Figure 4. Inhibition of the ferrocytochrome c oxidase activity of bovine COX by Ca²⁺ ions.

(A) High-turnover conditions. 4 nM COX in the basic medium (with 50 mM choline chloride and 100 µM EGTA). 18 µM reduced cytochrome c is added and its subsequent oxidation is followed spectrophotometrically at 550 nm vs the 535 nm reference. Trace 1, control recording; trace 2, 200 µM CaCl₂ added where indicated. (B) Low-turnover conditions. Conditions as in (A), but choline chloride concentration increased to 0.5 M and 18 µM oxidized cytochrome c present in the buffer; COX concentration raised to 20 nM. Trace 1 (solid line), control recording; traces 2,3: where indicated, 0.4 mM MgCl₂ (dashed line) or 200 µM CaCl₂ (solid line) are added. (C) Titration of the Ca²⁺-induced inhibition of COX activity and of the red shift of heme a spectrum.
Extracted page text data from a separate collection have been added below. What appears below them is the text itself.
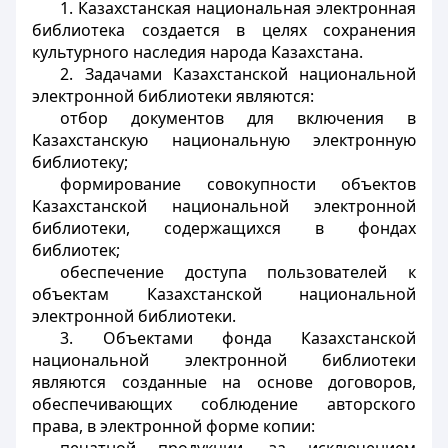
1. Казахстанская национальная электронная
библиотека создается в целях сохранения
культурного наследия народа Казахстана.
2. Задачами Казахстанской национальной
электронной библиотеки являются:
отбор документов для включения в
Казахстанскую национальную электронную
библиотеку;
формирование совокупности объектов
Казахстанской национальной электронной
библиотеки, содержащихся в фондах
библиотек;
обеспечение доступа пользователей к
объектам Казахстанской национальной
электронной библиотеки.
3. Объектами фонда Казахстанской
национальной электронной библиотеки
являются созданные на основе договоров,
обеспечивающих соблюдение авторского
права, в электронной форме копии:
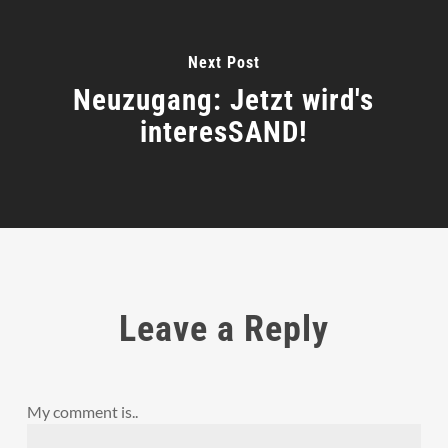
Next Post
Neuzugang: Jetzt wird's
interesSAND!
Leave a Reply
My comment is..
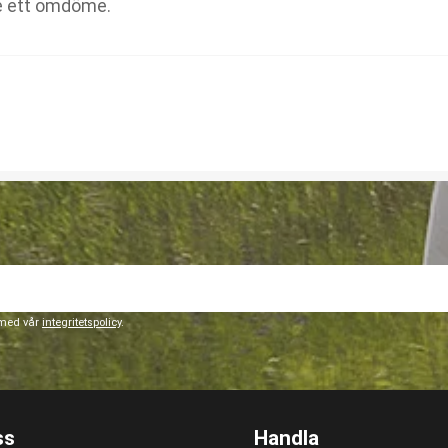
 med vår
integritetspolicy
.
ss
Handla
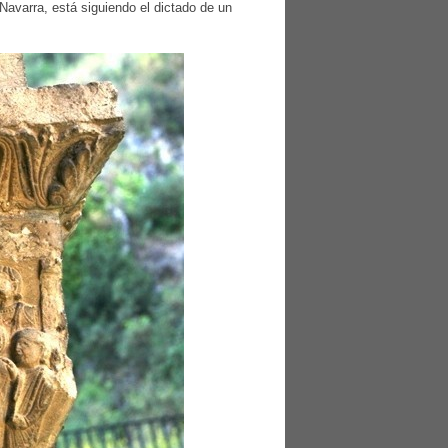
Navarra, está siguiendo el dictado de un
Cytochrome c ²⁺ oxidation was measured as in Panel B, trace 1 at different concentrations of free calcium buffered with 5 mM HEDTA. The initial rates were used to build the plot. Spectral shift measurements (see Materials and Methods) were made in the basic buffer with 2 µM COX. Concentration of free Ca²⁺ was buffered with 5 mM HEDTA. The points are fitted by the curves: maximal inhibition, 63±5%, K_i = 1.4±0.4 µM; the spectral shift, ΔA_max = 103% of the highest experimentally observed ΔA value taken as 100%; K_d = 0.77±0.19 µM.